How to Use the Web-Based Textbook
Welcome to Introduction to Critical Theory, an open-access textbook written by Alexa Alice Joubin. All educators and students are welcome to use this website. Here are a few tips to help you get the most out of this website.
- Take advantage of the open-access AI-powered tutor that is trained on the content of Prof. Joubin’s writing.
- Take advantage of the text-to-speech natural voice reader which can read the content out loud. It provides an additional means to access this website.
- Click any of the thematic “tiles” on the homepage to access the contents in a non-linear fashion.
- You may also use the drop-down menu as a more linear “table of contents” to replicate the experience of leafing through a codex book.
- Don’t know where to start?

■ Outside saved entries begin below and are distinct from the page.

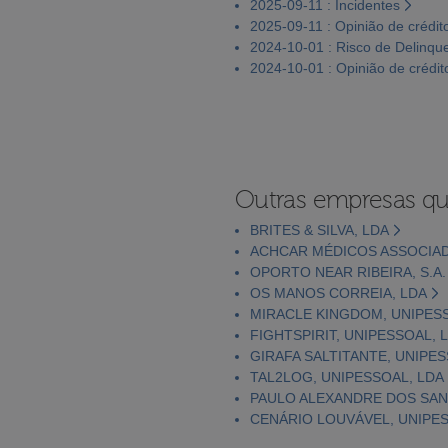
2025-09-11 : Incidentes
2025-09-11 : Opinião de crédit
2024-10-01 : Risco de Delinqu
2024-10-01 : Opinião de crédit
Outras empresas qu
BRITES & SILVA, LDA
ACHCAR MÉDICOS ASSOCIAD
OPORTO NEAR RIBEIRA, S.A.
OS MANOS CORREIA, LDA
MIRACLE KINGDOM, UNIPESS
FIGHTSPIRIT, UNIPESSOAL, 
GIRAFA SALTITANTE, UNIPES
TAL2LOG, UNIPESSOAL, LDA
PAULO ALEXANDRE DOS SANT
CENÁRIO LOUVÁVEL, UNIPES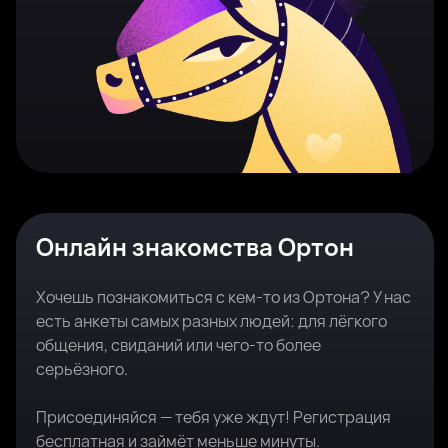
Онлайн знакомства Ортон
Хочешь познакомиться с кем-то из Ортона? У нас
есть анкеты самых разных людей: для лёгкого
общения, свиданий или чего-то более
серьёзного.
Присоединяйся — тебя уже ждут! Регистрация
бесплатная и займёт меньше минуты.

Try “What is critical theory?” here.
- How to cite this book? Alexa Alice Joubin, Introduction to Critical Theory, an open-access interactive textbook, Washington, D.C.: George Washington University, 2024, https://criticaltheory.info/
Here are some tips to get the most out of the AI Teaching Assistant. Since it generates prompt-based outputs, you can use magic words, also known as such as “according to Professor Joubin,” “according to the chapter on __,” “according to the screenplay,” or “in this course” to retrieve specific information from the dataset the AI is trained on. These magic words will be the AI’s cue to retrieve contextual-specific information regarding a critical concept.
This website is designed with the principle of equitable redundancy and multimodal access, providing multiple, curated and self-guided, pathways to the contents.
You are cordially invited to “roam around” and chart your own path through the lesson units (presented as “tiles”) which are designed to be read in any order. All the units cross-reference one another.
If you do not understand a particular concept, pause your engagement with the unit and take a look at the tile that explains that concept. You can then return to and continue with the current tile.